- _AIM_
Turn every line of the entries below into a JSON list of strings, one string for each line, and skip any blank lines.

## BEGIN AVAILABLE RECORDS

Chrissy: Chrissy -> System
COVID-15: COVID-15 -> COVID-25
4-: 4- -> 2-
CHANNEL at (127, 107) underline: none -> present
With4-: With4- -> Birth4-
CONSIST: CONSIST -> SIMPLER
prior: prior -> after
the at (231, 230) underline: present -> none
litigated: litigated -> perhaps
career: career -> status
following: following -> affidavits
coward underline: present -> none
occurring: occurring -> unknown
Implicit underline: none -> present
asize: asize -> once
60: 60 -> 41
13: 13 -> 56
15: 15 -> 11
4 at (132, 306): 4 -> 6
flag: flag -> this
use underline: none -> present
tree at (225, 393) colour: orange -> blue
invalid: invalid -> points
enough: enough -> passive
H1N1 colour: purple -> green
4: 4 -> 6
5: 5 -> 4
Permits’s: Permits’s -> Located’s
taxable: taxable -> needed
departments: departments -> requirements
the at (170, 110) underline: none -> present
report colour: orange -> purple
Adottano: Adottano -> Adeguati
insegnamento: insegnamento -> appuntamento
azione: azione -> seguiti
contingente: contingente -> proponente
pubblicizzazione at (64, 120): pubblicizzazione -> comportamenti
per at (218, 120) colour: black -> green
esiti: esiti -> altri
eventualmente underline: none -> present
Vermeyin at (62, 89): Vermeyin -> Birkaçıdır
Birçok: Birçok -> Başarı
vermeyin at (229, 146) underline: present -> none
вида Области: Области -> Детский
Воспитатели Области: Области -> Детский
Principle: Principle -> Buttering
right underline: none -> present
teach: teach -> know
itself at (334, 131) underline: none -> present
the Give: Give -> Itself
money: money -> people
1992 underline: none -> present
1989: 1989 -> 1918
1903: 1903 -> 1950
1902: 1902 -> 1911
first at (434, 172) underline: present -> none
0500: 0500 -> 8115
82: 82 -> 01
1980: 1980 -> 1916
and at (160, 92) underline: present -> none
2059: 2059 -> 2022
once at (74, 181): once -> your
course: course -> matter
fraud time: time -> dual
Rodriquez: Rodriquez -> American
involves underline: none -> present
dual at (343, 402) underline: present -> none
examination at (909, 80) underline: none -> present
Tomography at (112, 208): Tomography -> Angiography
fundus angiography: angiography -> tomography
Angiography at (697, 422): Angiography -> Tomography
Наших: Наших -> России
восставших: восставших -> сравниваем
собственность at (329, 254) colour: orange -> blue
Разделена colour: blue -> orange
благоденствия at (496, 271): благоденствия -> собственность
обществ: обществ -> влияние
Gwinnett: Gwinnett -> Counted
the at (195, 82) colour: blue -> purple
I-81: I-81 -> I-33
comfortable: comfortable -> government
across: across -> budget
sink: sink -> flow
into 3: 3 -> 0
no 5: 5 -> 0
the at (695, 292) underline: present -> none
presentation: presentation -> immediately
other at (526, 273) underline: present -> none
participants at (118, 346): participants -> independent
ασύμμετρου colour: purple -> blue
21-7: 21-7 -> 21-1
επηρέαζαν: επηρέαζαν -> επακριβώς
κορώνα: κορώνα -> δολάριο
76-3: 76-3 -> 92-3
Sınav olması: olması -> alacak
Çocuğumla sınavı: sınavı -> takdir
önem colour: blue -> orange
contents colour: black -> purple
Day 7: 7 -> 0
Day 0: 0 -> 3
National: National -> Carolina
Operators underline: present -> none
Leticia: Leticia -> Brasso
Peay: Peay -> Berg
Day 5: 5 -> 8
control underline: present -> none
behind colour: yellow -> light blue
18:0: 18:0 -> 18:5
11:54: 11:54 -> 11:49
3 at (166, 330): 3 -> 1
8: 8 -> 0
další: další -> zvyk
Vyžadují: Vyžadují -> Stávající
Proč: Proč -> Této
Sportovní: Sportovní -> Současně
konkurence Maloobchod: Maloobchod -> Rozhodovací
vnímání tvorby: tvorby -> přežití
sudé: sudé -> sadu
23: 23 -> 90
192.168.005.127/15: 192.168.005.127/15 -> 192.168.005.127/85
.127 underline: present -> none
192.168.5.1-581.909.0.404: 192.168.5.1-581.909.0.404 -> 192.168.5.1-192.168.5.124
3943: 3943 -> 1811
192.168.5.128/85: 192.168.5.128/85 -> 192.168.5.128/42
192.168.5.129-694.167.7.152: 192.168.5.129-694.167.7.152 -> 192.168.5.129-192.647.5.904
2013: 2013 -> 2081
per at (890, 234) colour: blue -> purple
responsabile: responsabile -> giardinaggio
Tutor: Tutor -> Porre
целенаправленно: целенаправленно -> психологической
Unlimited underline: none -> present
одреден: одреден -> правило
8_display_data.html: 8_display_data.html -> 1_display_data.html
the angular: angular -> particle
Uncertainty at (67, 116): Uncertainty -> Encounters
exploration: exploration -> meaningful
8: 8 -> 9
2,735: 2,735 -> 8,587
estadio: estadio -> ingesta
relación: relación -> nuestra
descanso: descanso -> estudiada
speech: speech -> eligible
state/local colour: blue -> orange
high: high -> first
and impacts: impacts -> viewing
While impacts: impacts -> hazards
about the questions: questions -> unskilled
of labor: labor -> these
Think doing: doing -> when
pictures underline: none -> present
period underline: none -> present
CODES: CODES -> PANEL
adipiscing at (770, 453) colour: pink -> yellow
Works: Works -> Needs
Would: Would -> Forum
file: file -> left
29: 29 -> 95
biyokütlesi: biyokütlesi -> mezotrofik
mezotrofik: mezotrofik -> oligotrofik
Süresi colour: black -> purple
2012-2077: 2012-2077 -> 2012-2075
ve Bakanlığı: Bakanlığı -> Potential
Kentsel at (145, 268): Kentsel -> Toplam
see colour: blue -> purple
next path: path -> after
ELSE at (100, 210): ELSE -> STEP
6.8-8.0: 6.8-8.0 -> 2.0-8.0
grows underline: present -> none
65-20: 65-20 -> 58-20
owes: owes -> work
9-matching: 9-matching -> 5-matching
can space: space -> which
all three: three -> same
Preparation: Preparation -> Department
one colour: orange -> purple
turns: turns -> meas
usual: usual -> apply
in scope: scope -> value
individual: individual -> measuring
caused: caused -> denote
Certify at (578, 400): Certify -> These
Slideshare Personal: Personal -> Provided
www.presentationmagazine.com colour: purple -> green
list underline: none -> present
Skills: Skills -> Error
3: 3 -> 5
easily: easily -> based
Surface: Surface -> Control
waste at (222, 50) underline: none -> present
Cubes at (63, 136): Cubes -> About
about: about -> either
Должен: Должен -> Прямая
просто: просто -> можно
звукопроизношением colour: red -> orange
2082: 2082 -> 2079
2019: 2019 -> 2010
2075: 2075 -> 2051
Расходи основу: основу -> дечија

## END AVAILABLE RECORDS

- _SOLUTION BELOW_
[
  "Chrissy: Chrissy -> System",
  "COVID-15: COVID-15 -> COVID-25",
  "4-: 4- -> 2-",
  "CHANNEL at (127, 107) underline: none -> present",
  "With4-: With4- -> Birth4-",
  "CONSIST: CONSIST -> SIMPLER",
  "prior: prior -> after",
  "the at (231, 230) underline: present -> none",
  "litigated: litigated -> perhaps",
  "career: career -> status",
  "following: following -> affidavits",
  "coward underline: present -> none",
  "occurring: occurring -> unknown",
  "Implicit underline: none -> present",
  "asize: asize -> once",
  "60: 60 -> 41",
  "13: 13 -> 56",
  "15: 15 -> 11",
  "4 at (132, 306): 4 -> 6",
  "flag: flag -> this",
  "use underline: none -> present",
  "tree at (225, 393) colour: orange -> blue",
  "invalid: invalid -> points",
  "enough: enough -> passive",
  "H1N1 colour: purple -> green",
  "4: 4 -> 6",
  "5: 5 -> 4",
  "Permits’s: Permits’s -> Located’s",
  "taxable: taxable -> needed",
  "departments: departments -> requirements",
  "the at (170, 110) underline: none -> present",
  "report colour: orange -> purple",
  "Adottano: Adottano -> Adeguati",
  "insegnamento: insegnamento -> appuntamento",
  "azione: azione -> seguiti",
  "contingente: contingente -> proponente",
  "pubblicizzazione at (64, 120): pubblicizzazione -> comportamenti",
  "per at (218, 120) colour: black -> green",
  "esiti: esiti -> altri",
  "eventualmente underline: none -> present",
  "Vermeyin at (62, 89): Vermeyin -> Birkaçıdır",
  "Birçok: Birçok -> Başarı",
  "vermeyin at (229, 146) underline: present -> none",
  "вида Области: Области -> Детский",
  "Воспитатели Области: Области -> Детский",
  "Principle: Principle -> Buttering",
  "right underline: none -> present",
  "teach: teach -> know",
  "itself at (334, 131) underline: none -> present",
  "the Give: Give -> Itself",
  "money: money -> people",
  "1992 underline: none -> present",
  "1989: 1989 -> 1918",
  "1903: 1903 -> 1950",
  "1902: 1902 -> 1911",
  "first at (434, 172) underline: present -> none",
  "0500: 0500 -> 8115",
  "82: 82 -> 01",
  "1980: 1980 -> 1916",
  "and at (160, 92) underline: present -> none",
  "2059: 2059 -> 2022",
  "once at (74, 181): once -> your",
  "course: course -> matter",
  "fraud time: time -> dual",
  "Rodriquez: Rodriquez -> American",
  "involves underline: none -> present",
  "dual at (343, 402) underline: present -> none",
  "examination at (909, 80) underline: none -> present",
  "Tomography at (112, 208): Tomography -> Angiography",
  "fundus angiography: angiography -> tomography",
  "Angiography at (697, 422): Angiography -> Tomography",
  "Наших: Наших -> России",
  "восставших: восставших -> сравниваем",
  "собственность at (329, 254) colour: orange -> blue",
  "Разделена colour: blue -> orange",
  "благоденствия at (496, 271): благоденствия -> собственность",
  "обществ: обществ -> влияние",
  "Gwinnett: Gwinnett -> Counted",
  "the at (195, 82) colour: blue -> purple",
  "I-81: I-81 -> I-33",
  "comfortable: comfortable -> government",
  "across: across -> budget",
  "sink: sink -> flow",
  "into 3: 3 -> 0",
  "no 5: 5 -> 0",
  "the at (695, 292) underline: present -> none",
  "presentation: presentation -> immediately",
  "other at (526, 273) underline: present -> none",
  "participants at (118, 346): participants -> independent",
  "ασύμμετρου colour: purple -> blue",
  "21-7: 21-7 -> 21-1",
  "επηρέαζαν: επηρέαζαν -> επακριβώς",
  "κορώνα: κορώνα -> δολάριο",
  "76-3: 76-3 -> 92-3",
  "Sınav olması: olması -> alacak",
  "Çocuğumla sınavı: sınavı -> takdir",
  "önem colour: blue -> orange",
  "contents colour: black -> purple",
  "Day 7: 7 -> 0",
  "Day 0: 0 -> 3",
  "National: National -> Carolina",
  "Operators underline: present -> none",
  "Leticia: Leticia -> Brasso",
  "Peay: Peay -> Berg",
  "Day 5: 5 -> 8",
  "control underline: present -> none",
  "behind colour: yellow -> light blue",
  "18:0: 18:0 -> 18:5",
  "11:54: 11:54 -> 11:49",
  "3 at (166, 330): 3 -> 1",
  "8: 8 -> 0",
  "další: další -> zvyk",
  "Vyžadují: Vyžadují -> Stávající",
  "Proč: Proč -> Této",
  "Sportovní: Sportovní -> Současně",
  "konkurence Maloobchod: Maloobchod -> Rozhodovací",
  "vnímání tvorby: tvorby -> přežití",
  "sudé: sudé -> sadu",
  "23: 23 -> 90",
  "192.168.005.127/15: 192.168.005.127/15 -> 192.168.005.127/85",
  ".127 underline: present -> none",
  "192.168.5.1-581.909.0.404: 192.168.5.1-581.909.0.404 -> 192.168.5.1-192.168.5.124",
  "3943: 3943 -> 1811",
  "192.168.5.128/85: 192.168.5.128/85 -> 192.168.5.128/42",
  "192.168.5.129-694.167.7.152: 192.168.5.129-694.167.7.152 -> 192.168.5.129-192.647.5.904",
  "2013: 2013 -> 2081",
  "per at (890, 234) colour: blue -> purple",
  "responsabile: responsabile -> giardinaggio",
  "Tutor: Tutor -> Porre",
  "целенаправленно: целенаправленно -> психологической",
  "Unlimited underline: none -> present",
  "одреден: одреден -> правило",
  "8_display_data.html: 8_display_data.html -> 1_display_data.html",
  "the angular: angular -> particle",
  "Uncertainty at (67, 116): Uncertainty -> Encounters",
  "exploration: exploration -> meaningful",
  "8: 8 -> 9",
  "2,735: 2,735 -> 8,587",
  "estadio: estadio -> ingesta",
  "relación: relación -> nuestra",
  "descanso: descanso -> estudiada",
  "speech: speech -> eligible",
  "state/local colour: blue -> orange",
  "high: high -> first",
  "and impacts: impacts -> viewing",
  "While impacts: impacts -> hazards",
  "about the questions: questions -> unskilled",
  "of labor: labor -> these",
  "Think doing: doing -> when",
  "pictures underline: none -> present",
  "period underline: none -> present",
  "CODES: CODES -> PANEL",
  "adipiscing at (770, 453) colour: pink -> yellow",
  "Works: Works -> Needs",
  "Would: Would -> Forum",
  "file: file -> left",
  "29: 29 -> 95",
  "biyokütlesi: biyokütlesi -> mezotrofik",
  "mezotrofik: mezotrofik -> oligotrofik",
  "Süresi colour: black -> purple",
  "2012-2077: 2012-2077 -> 2012-2075",
  "ve Bakanlığı: Bakanlığı -> Potential",
  "Kentsel at (145, 268): Kentsel -> Toplam",
  "see colour: blue -> purple",
  "next path: path -> after",
  "ELSE at (100, 210): ELSE -> STEP",
  "6.8-8.0: 6.8-8.0 -> 2.0-8.0",
  "grows underline: present -> none",
  "65-20: 65-20 -> 58-20",
  "owes: owes -> work",
  "9-matching: 9-matching -> 5-matching",
  "can space: space -> which",
  "all three: three -> same",
  "Preparation: Preparation -> Department",
  "one colour: orange -> purple",
  "turns: turns -> meas",
  "usual: usual -> apply",
  "in scope: scope -> value",
  "individual: individual -> measuring",
  "caused: caused -> denote",
  "Certify at (578, 400): Certify -> These",
  "Slideshare Personal: Personal -> Provided",
  "www.presentationmagazine.com colour: purple -> green",
  "list underline: none -> present",
  "Skills: Skills -> Error",
  "3: 3 -> 5",
  "easily: easily -> based",
  "Surface: Surface -> Control",
  "waste at (222, 50) underline: none -> present",
  "Cubes at (63, 136): Cubes -> About",
  "about: about -> either",
  "Должен: Должен -> Прямая",
  "просто: просто -> можно",
  "звукопроизношением colour: red -> orange",
  "2082: 2082 -> 2079",
  "2019: 2019 -> 2010",
  "2075: 2075 -> 2051",
  "Расходи основу: основу -> дечија"
]